== PROBLEM TO WORK ON ==
Begin with the line containing "permitan identificar dinámicas y patrones de" and end with the last line of the data below; return those lines exactly, and only those.

== DATA SUPPLIED ==
□ □ □ □ □
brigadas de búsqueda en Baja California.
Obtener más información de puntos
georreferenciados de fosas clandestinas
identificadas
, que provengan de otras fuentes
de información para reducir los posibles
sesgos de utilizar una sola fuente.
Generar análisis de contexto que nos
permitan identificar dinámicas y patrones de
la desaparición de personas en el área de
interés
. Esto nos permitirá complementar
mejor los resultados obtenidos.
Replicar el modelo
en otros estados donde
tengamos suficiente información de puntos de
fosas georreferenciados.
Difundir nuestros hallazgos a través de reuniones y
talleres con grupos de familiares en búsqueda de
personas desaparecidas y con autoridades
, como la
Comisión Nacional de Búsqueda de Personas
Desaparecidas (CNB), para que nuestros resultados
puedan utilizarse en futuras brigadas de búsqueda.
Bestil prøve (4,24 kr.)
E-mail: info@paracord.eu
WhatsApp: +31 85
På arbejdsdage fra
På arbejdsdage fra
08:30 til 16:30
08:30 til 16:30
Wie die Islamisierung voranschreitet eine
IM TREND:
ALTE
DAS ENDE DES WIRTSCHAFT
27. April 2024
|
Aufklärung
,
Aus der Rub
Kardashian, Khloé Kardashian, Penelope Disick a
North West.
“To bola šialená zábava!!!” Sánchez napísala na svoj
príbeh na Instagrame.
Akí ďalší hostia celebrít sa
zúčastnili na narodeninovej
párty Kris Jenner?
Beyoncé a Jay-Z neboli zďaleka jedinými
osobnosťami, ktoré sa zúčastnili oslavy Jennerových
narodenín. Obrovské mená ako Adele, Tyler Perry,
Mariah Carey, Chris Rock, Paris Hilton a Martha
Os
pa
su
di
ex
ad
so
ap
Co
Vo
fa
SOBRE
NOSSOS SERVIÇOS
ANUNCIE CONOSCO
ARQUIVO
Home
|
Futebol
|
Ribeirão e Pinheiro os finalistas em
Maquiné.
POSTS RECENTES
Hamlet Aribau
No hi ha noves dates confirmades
□ □ □ □ □
== SOLVED EXERCISE ==
permitan identificar dinámicas y patrones de
la desaparición de personas en el área de
interés
. Esto nos permitirá complementar
mejor los resultados obtenidos.
Replicar el modelo
en otros estados donde
tengamos suficiente información de puntos de
fosas georreferenciados.
Difundir nuestros hallazgos a través de reuniones y
talleres con grupos de familiares en búsqueda de
personas desaparecidas y con autoridades
, como la
Comisión Nacional de Búsqueda de Personas
Desaparecidas (CNB), para que nuestros resultados
puedan utilizarse en futuras brigadas de búsqueda.
Bestil prøve (4,24 kr.)
E-mail: info@paracord.eu
WhatsApp: +31 85
På arbejdsdage fra
På arbejdsdage fra
08:30 til 16:30
08:30 til 16:30
Wie die Islamisierung voranschreitet eine
IM TREND:
ALTE
DAS ENDE DES WIRTSCHAFT
27. April 2024
|
Aufklärung
,
Aus der Rub
Kardashian, Khloé Kardashian, Penelope Disick a
North West.
“To bola šialená zábava!!!” Sánchez napísala na svoj
príbeh na Instagrame.
Akí ďalší hostia celebrít sa
zúčastnili na narodeninovej
párty Kris Jenner?
Beyoncé a Jay-Z neboli zďaleka jedinými
osobnosťami, ktoré sa zúčastnili oslavy Jennerových
narodenín. Obrovské mená ako Adele, Tyler Perry,
Mariah Carey, Chris Rock, Paris Hilton a Martha
Os
pa
su
di
ex
ad
so
ap
Co
Vo
fa
SOBRE
NOSSOS SERVIÇOS
ANUNCIE CONOSCO
ARQUIVO
Home
|
Futebol
|
Ribeirão e Pinheiro os finalistas em
Maquiné.
POSTS RECENTES
Hamlet Aribau
No hi ha noves dates confirmades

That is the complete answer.